Negligenciada pelo campo progressista, que constituiu uma forma de simbiose com o Estado, essa tradição dupla da arma emancipatória e do direito à resistência foi recuperada nos Estados Unidos pelos conservadores. Só eles invocam agora o espírito original da Segunda Emenda: ela “não foi escrita para proteger seu direito de atirar num cervo, mas para proteger seu direito de atirar num tirano se ele se apossar de forma violenta do seu governo”, afirmou com veemência Andrew Napolitano, editorialista da Fox News. Nessa empreitada, os defensores das armas de fogo não hesitam em envolver Martin Luther King, o apóstolo da desobediência civil não violenta. Larry Ward, ativo defensor da Segunda Emenda e promotor do “Dia de Homenagem às Armas”, afirmou à CNN: “Eu acho que esse dia homenageia o legado do dr. King. Se ainda estivesse vivo, ele iria concordar comigo que a escravidão nunca teria constituído um capítulo tão longo da nossa história se os afro-americanos tivessem tido o direito de portar uma arma desde o nascimento deste país”.4 Wayne LaPierre, vice-presidente da NRA, invoca sem rodeios a memória do genocídio dos judeus europeus: “Na Alemanha, o controle de armas de fogo permitiu o sucesso do Holocausto”.5

No entanto, além do direito às armas, os cidadãos norte-americanos teriam muitas outras oportunidades de proteger o legado dos pais fundadores. Desde o início da “guerra contra o terrorismo”, seu governo autorizou a espionagem sem mandado de cidadãos inocentes, prisões sem processo de suspeitos de terrorismo e execuções extrajudiciais de norte-americanos, e declarou guerra sem pedir aprovação do Congresso. Ao fazer isso, violou a Quarta, a Quinta, a Sexta e a Oitava emendas6 − sem que, do total de 270 milhões de armas de fogo em circulação nos Estados Unidos, nenhuma tivesse sido brandida para exigir o respeito à Constituição…

Benoît Bréville 

Jornalista e integra a redação do Le Monde Diplomatique França

1 Joshua Green, “Why the gun industry secretly loves Obama” [Por que a indústria armamentista ama secretamente Obama], Bloomberg Businessweek, Nova York, 1º set. 2011.
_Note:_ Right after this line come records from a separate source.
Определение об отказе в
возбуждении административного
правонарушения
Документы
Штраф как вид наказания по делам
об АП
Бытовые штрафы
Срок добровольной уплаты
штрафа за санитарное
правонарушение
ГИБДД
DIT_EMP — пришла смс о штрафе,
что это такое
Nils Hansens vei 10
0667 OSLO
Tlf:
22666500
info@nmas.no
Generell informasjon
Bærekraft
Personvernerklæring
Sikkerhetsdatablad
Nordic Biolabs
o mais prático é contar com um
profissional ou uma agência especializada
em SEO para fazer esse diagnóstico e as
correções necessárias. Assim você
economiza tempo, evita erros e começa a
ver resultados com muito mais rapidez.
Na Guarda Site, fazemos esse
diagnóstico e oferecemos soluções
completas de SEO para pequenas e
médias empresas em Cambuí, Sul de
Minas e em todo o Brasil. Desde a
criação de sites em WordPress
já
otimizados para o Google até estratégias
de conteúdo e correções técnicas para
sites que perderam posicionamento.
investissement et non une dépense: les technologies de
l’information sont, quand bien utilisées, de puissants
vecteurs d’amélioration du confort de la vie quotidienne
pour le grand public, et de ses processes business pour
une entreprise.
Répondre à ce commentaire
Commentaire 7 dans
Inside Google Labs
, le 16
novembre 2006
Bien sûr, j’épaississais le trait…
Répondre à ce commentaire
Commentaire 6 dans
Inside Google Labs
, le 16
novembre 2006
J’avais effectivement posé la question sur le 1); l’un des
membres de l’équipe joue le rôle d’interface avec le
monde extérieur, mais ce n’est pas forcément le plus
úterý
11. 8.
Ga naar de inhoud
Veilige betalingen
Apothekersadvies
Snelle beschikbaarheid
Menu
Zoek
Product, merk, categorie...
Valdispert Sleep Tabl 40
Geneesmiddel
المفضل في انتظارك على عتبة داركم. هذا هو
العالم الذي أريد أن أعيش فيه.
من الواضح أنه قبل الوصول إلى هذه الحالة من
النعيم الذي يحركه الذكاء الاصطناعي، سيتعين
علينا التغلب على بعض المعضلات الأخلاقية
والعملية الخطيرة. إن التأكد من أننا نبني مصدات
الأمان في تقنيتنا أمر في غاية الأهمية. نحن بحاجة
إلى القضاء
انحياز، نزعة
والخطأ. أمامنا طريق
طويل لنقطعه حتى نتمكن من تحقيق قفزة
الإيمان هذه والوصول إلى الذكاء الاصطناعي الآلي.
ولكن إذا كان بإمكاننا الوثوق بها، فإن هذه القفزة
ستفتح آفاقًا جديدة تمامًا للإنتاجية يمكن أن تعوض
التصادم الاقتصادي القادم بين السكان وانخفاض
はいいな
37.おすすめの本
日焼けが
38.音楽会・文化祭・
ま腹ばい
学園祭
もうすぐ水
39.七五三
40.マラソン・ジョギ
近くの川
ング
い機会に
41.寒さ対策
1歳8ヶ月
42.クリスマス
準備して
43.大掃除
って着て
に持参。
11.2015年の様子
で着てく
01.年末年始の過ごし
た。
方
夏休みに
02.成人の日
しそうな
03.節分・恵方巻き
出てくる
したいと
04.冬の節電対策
2 Discurso de Robespierre diante da Sociedade dos Amigos da Liberdade e da Igualdade, sessão de 8 de maio de 1793. In: OEuvres de Maximilien de Robespierre, Société des Études Robespierristes – École Pratique des Hautes Études, tomo IX, Paris, 1957.
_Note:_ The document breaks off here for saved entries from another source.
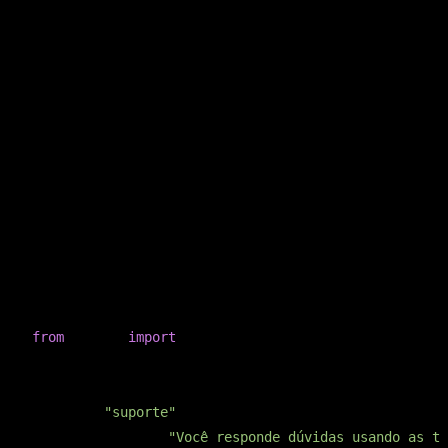
código, e depois fechar o ciclo.
Passo 1: Gera — rode o agente capturando o trace
Você não pode melhorar o que não mede. O primeiro passo é
rodar o agente envolvendo a execução num trace, pra
capturar não só a resposta final, mas toda a trajetória: quais
tools chamou, em que ordem, com quais parâmetros.
copiar
PYTHON
from
 agents 
import
 Agent, Runner, trace

agent = Agent(

    name=
"suporte"
,

    instructions=
"Você responde dúvidas usando as to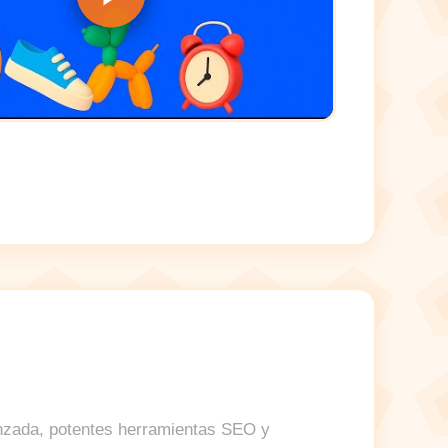
vanzada, potentes herramientas SEO y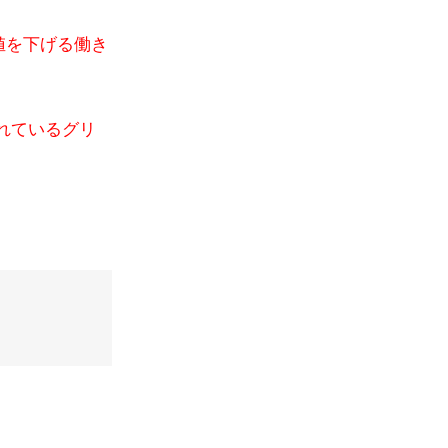
値を下げる働き
れているグリ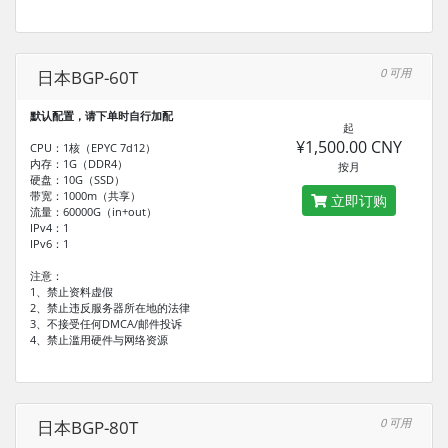
0 可用
日本BGP-60T
默认配置，请下单时自行加配
起
¥1,500.00 CNY
CPU：1核（EPYC 7d12）
内存：1G（DDR4）
按月
硬盘：10G（SSD）
带宽：1000m（共享）
立即订购
流量：60000G（in+out）
IPv4：1
IPv6：1
注意：
1、禁止资料虚假
2、禁止违反服务器所在地的法律
3、不接受任何DMCA/邮件投诉
4、禁止滥用硬件与网络资源
0 可用
日本BGP-80T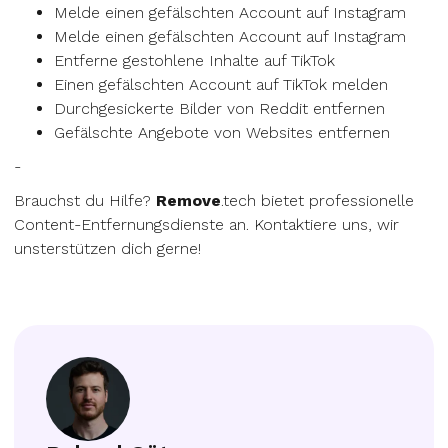
Melde einen gefälschten Account auf Instagram
Melde einen gefälschten Account auf Instagram
Entferne gestohlene Inhalte auf TikTok
Einen gefälschten Account auf TikTok melden
Durchgesickerte Bilder von Reddit entfernen
Gefälschte Angebote von Websites entfernen
-
Brauchst du Hilfe?
Remove
.tech bietet professionelle
Content-Entfernungsdienste an. Kontaktiere uns, wir
unsterstützen dich gerne!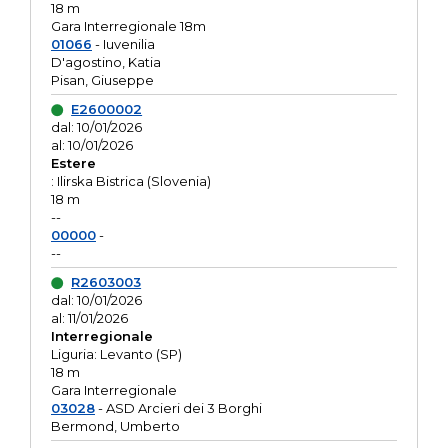
18 m
Gara Interregionale 18m
01066
- Iuvenilia
D'agostino, Katia
Pisan, Giuseppe
E2600002
dal: 10/01/2026
al: 10/01/2026
Estere
: Ilirska Bistrica (Slovenia)
18 m
--
00000
-
--
R2603003
dal: 10/01/2026
al: 11/01/2026
Interregionale
Liguria: Levanto (SP)
18 m
Gara Interregionale
03028
- ASD Arcieri dei 3 Borghi
Bermond, Umberto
3 Cf. Ernesto Che Guevara, “Le peuple en armes” [O povo em armas], Partisan, nov.-dez. 1961. Disponível em: <www.monde-diplomatique.fr/48714>.
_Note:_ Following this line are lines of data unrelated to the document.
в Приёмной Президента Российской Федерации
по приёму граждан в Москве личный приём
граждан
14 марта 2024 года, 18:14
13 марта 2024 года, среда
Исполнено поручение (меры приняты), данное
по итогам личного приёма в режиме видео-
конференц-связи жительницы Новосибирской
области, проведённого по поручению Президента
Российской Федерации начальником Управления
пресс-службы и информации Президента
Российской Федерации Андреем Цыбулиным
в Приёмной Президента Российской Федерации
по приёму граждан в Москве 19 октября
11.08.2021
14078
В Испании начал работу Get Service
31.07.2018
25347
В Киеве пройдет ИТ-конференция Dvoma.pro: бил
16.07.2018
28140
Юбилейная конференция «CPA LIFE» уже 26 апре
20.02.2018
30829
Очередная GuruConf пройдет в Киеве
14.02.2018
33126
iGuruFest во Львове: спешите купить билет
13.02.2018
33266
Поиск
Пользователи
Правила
4 Citado por Charles M. Blow, “Revolutionary language” [Linguagem revolucionária], The New York Times, 11 jan. 2013.
5 Wayne LaPierre, Guns, crime and freedom [Armas, crime e liberdade], Regenery Publishing, Washington, 1994.
6 Conor Friedersdorf, “The strangest conservative priority: prepping a 2nd amendment solution” [A mais estranha prioridade conservadora: preparando uma solução para a Segunda Emenda], The Atlantic, Washington, jan. 2013.